Multibronce

Personal information
- Born: September 21, 1998 (age 27) Pachuca, Hidalgo, Mexico
- Family: Vengador (father) Halcón Negro (brother) Halcón Suicida (brother) Chica Dinamita (cousin) Pequeño Ángel (cousin)
- Website: Facebook page

Professional wrestling career
- Ring name(s): Gotita de Plata Máscara de Bronce Multibronce
- Billed height: 1.70 m (5 ft 7 in)
- Billed weight: 62 kg (137 lb)
- Trained by: Campesino del Valle Vengador Aero Star
- Debut: November 5, 2012

= Multibronce =

Mexican professional wrestler

Multibronce (born September 21, 1998) is a Mexican professional wrestler. He previously worked for Lucha Libre AAA Worldwide (AAA) as Máscara de Bronce (Spanish for "Bronze Mask") as a tecnico (Mexican term for those that portray the "good guys"). Multibronce has also previously worked for the International Wrestling League (IWL). Prior to October 2016 he worked as the masked Gotita de Plata (Spanish for "Silver Droplet") character, first in the Mini-Estrella and then in the regular sized division.

Multibronce's birth name is not a matter of public record, as is often the case with masked wrestlers in Mexico where their private lives are kept a secret from the wrestling fans.

==Personal life==
He is from Pachuca, Hidalgo, Mexico. While masked wrestlers in Mexico often do not reveal a lot about their personal life Multibronce has confirmed that he is the son of Hidalgo wrestler El Vengador and the brother of wrestlers Halcón Negro and Halcón Suicida as well as the cousin of Pequeño Ángel and female wrestler Chica Dinamita.

==Professional wrestling career==
Using the name
Gotita de Plata he made his in-ring debut on November 5, 2012, against Rayito del Sol (Little Ray of Sunshine), making him only 14 years old at the time. To obscure the fact that he was only 14 when he began wrestling he was booked as a Mini-Estrella, working with other wrestlers who were not necessarily little people but generally short of stature. His early matches were closely monitored by his father and older brothers, only working the occasional match while still in school. Lucha Libre AAA Worldwide (AAA), one of Mexico's largest wrestling promotions, held the 2012 version of their Quien Pinta Para La Corona ("Who Desires the Crown") competition, a contest used to evaluate young wrestlers and invite the top prospects to work a match or two for AAA show before the judges chose the best male, female and Mini-Estrella to get an AAA contract. For the 2012 version AAA visited Monterrey, Campeche, Puebla and Guadalajara to evaluate wrestlers, it is not clear which location Gotita de Plata auditioned in or if he was invited to wrestle a tryout match in some other way. The actual try out matches took place on September 12, 2012, in Mexico City in front of a panel of AAA judges and officials.
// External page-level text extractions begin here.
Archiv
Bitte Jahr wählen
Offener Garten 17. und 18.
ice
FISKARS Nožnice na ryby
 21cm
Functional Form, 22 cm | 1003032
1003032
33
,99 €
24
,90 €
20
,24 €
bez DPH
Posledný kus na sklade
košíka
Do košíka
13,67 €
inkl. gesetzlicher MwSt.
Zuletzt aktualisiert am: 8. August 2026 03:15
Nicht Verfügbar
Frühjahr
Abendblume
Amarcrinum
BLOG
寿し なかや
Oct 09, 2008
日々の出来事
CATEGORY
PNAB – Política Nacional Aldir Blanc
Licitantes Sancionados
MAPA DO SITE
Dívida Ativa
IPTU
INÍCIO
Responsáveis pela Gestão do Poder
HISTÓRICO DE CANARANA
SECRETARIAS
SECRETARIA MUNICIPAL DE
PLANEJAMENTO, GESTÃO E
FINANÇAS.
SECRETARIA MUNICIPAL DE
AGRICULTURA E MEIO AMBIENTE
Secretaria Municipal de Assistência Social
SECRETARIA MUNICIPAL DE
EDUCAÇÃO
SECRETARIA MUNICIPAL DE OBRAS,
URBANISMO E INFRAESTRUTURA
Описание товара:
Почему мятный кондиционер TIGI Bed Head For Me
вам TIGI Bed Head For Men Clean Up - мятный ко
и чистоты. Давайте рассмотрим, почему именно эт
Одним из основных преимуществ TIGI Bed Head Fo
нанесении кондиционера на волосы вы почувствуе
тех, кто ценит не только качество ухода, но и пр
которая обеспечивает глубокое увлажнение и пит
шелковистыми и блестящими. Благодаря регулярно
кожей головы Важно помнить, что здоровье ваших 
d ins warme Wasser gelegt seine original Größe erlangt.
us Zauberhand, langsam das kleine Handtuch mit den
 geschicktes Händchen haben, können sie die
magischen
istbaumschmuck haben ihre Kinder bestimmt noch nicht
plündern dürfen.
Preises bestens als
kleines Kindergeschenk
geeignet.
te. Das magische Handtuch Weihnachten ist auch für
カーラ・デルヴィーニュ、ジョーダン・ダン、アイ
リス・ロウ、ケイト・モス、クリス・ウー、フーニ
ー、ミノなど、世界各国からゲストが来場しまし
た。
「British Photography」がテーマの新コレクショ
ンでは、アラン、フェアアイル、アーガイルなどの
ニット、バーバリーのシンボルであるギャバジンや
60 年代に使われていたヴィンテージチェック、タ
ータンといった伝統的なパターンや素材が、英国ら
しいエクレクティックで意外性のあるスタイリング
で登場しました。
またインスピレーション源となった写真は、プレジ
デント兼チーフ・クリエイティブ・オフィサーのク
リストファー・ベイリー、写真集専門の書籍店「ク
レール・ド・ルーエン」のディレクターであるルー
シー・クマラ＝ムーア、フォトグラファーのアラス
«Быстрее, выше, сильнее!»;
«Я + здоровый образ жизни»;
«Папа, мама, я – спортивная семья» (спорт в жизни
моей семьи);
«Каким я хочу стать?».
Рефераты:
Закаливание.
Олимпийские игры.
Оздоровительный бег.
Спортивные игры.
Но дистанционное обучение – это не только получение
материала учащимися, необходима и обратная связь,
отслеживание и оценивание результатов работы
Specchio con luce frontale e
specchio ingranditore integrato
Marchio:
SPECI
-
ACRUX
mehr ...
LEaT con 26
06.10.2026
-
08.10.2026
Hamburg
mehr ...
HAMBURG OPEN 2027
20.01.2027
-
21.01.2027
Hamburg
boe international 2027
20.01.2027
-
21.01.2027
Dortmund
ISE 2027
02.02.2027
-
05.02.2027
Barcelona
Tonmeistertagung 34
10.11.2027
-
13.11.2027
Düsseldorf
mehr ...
In the first match Gotita de Plata teamed up with fellow Mini-Estrellas Lucky Boy and Rey Celestial, losing to Heylex, Mini Excorcista and Los Gemelos Muertes (who did not compete in the Mini-Estrella division). Later in the night Gotita de Plata, Pequeño Bonsai and Rey Celestial defeated the team of Heylex, Mini Diamond and Mini Exorcista. In the end Rey Celestial won the Minis division contest, but Gotita de Plata impressed the AAA officials enough that they brought him back in May 2013 as part of the regular sized division, teaming with Flamita and Saturno to defeat the team of Carta Brava Jr., Danny Casas and Eterno in the opening match of the show. Following his experiences with AAA Gotita de Plata began working in the regular sized division full-time, working for the International Wrestling League (IWL) in 2013. On the IWL 3rd Anniversary Show he lost to Flyer in the third match of the night. In late 2014 he returned to AAA and began working opening show matches for AAA television tapings, often with opening match wrestlers such as Argenis, Ludxor, Venum and Niño Hamburguesa as he continues his in-ring training, supervised by AAA high flyer Aero Star.

===Máscara de Bronce (2016-2020)===
On October 28, 2016, AAA presented Gotita de Plata under a new ring character, "Máscara de Bronce" ("Bronze Mask") complete with a new mask and full body suit. He teamed up with Aerostar and Venum, losing to Super Fly, Parka Negra and Dave the Clown. In 2017, he joined Venum's "La Nueva Real Fuerza Aerea" group with Lancelot. During subsequent event in Irapuato, Bronce failed to capture the GFW World Heavyweight Championship from Eli Drake

On July 10, 2020, Bronce announced his departure from the promotion through social networks during the COVID-19 pandemic.

=== Multibronce (2020–) ===
In November 2020 he announced that he had changed his name to Multibronce with a completely new mask design and attire, and started working for the Hidalgo-based promotion Lucha Libre Vanguardia.